What an AI Attacking the Millennium Problems Actually Looks Like

The Yang-Mills existence and mass gap problem has been on the Clay Mathematics Institute's Millennium Prize list since 2000, with a $1 million prize for a solution. The problem itself has been open since Yang and Mills formulated their non-Abelian gauge theory in 1954. Seventy-two years. One million dollars. No solution.

This article is not a report of solving it. It is an honest account of what actually happened when an autonomous discovery system attacked the problem across 139 attempts over three distinct experimental phases — what worked, what failed catastrophically, what the system learned about its own limitations, and why the gap between 90.8% and 95% validation is more instructive than the gap between 0% and 90.8%.
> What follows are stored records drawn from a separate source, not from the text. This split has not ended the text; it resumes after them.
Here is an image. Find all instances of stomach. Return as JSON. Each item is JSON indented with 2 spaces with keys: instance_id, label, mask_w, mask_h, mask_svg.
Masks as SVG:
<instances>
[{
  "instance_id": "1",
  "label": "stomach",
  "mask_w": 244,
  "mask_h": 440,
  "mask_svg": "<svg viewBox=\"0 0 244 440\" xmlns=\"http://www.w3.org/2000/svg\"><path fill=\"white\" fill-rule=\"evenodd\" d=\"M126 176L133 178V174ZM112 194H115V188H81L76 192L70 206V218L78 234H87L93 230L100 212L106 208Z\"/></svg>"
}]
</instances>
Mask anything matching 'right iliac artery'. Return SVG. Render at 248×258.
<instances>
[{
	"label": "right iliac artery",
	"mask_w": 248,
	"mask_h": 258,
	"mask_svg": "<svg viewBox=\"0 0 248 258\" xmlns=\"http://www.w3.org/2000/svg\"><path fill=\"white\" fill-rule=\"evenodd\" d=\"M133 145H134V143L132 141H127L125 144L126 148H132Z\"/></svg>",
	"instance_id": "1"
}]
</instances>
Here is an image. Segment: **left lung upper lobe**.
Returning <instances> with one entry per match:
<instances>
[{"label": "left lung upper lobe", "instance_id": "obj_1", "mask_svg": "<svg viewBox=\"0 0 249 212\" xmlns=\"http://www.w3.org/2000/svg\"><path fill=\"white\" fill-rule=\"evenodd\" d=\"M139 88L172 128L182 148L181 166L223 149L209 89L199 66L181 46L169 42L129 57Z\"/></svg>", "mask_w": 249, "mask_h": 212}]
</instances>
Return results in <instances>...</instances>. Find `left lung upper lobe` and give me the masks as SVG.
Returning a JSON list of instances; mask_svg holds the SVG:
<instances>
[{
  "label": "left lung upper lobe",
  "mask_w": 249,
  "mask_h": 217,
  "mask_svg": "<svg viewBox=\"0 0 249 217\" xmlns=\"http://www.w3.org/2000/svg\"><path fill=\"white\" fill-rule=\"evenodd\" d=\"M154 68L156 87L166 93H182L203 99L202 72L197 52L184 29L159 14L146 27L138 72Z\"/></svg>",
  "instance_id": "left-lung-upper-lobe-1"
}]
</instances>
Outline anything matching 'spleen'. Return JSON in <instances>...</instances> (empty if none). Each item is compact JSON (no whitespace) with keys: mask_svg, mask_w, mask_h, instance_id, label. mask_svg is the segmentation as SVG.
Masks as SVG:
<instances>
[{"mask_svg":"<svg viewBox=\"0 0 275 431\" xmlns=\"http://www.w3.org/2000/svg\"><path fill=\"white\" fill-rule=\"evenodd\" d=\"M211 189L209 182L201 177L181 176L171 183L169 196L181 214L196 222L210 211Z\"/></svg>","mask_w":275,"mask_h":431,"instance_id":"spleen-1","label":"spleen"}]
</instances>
"Evolution is cleverer than you are." — Orgel's Second Rule

Phase 1: Enhanced Prompts — 99 Attempts, 3% Success

The first phase used what seemed like a reasonable strategy: take the best available prompt engineering techniques, apply them to Yang-Mills hypothesis generation, and iterate. The results were unambiguous.

Attempts

Phase 1 total

Success Rate

above threshold

85.3%

Best Score

single attempt

$1.13

API Cost

99 attempts

The temperature parameter was set to 0.95 — high variance, lots of creative exploration. The hypothesis was that Yang-Mills required genuinely novel mathematical connections that would only emerge from high-temperature sampling. This hypothesis was wrong.

High temperature did not produce novel connections. It produced plausible-sounding arguments with subtle logical inconsistencies. The 3% success rate reflects the rare occasions when high temperature sampling happened to land on a well-structured argument. 85.3% was the best single result: one attempt, never reproduced. The other 96 attempts peaked between 65% and 80%, with high variance and no convergence.

What Went Wrong

Temperature 0.95 maximises vocabulary diversity but destroys logical coherence. For a problem like Yang-Mills that requires precise mathematical reasoning across multiple steps, high temperature causes the generation to drift from its initial framing over the course of a long response. The argument that starts correctly at the gauge field quantization step has already accumulated enough drift by the mass gap step that the consistency dimension fails badly.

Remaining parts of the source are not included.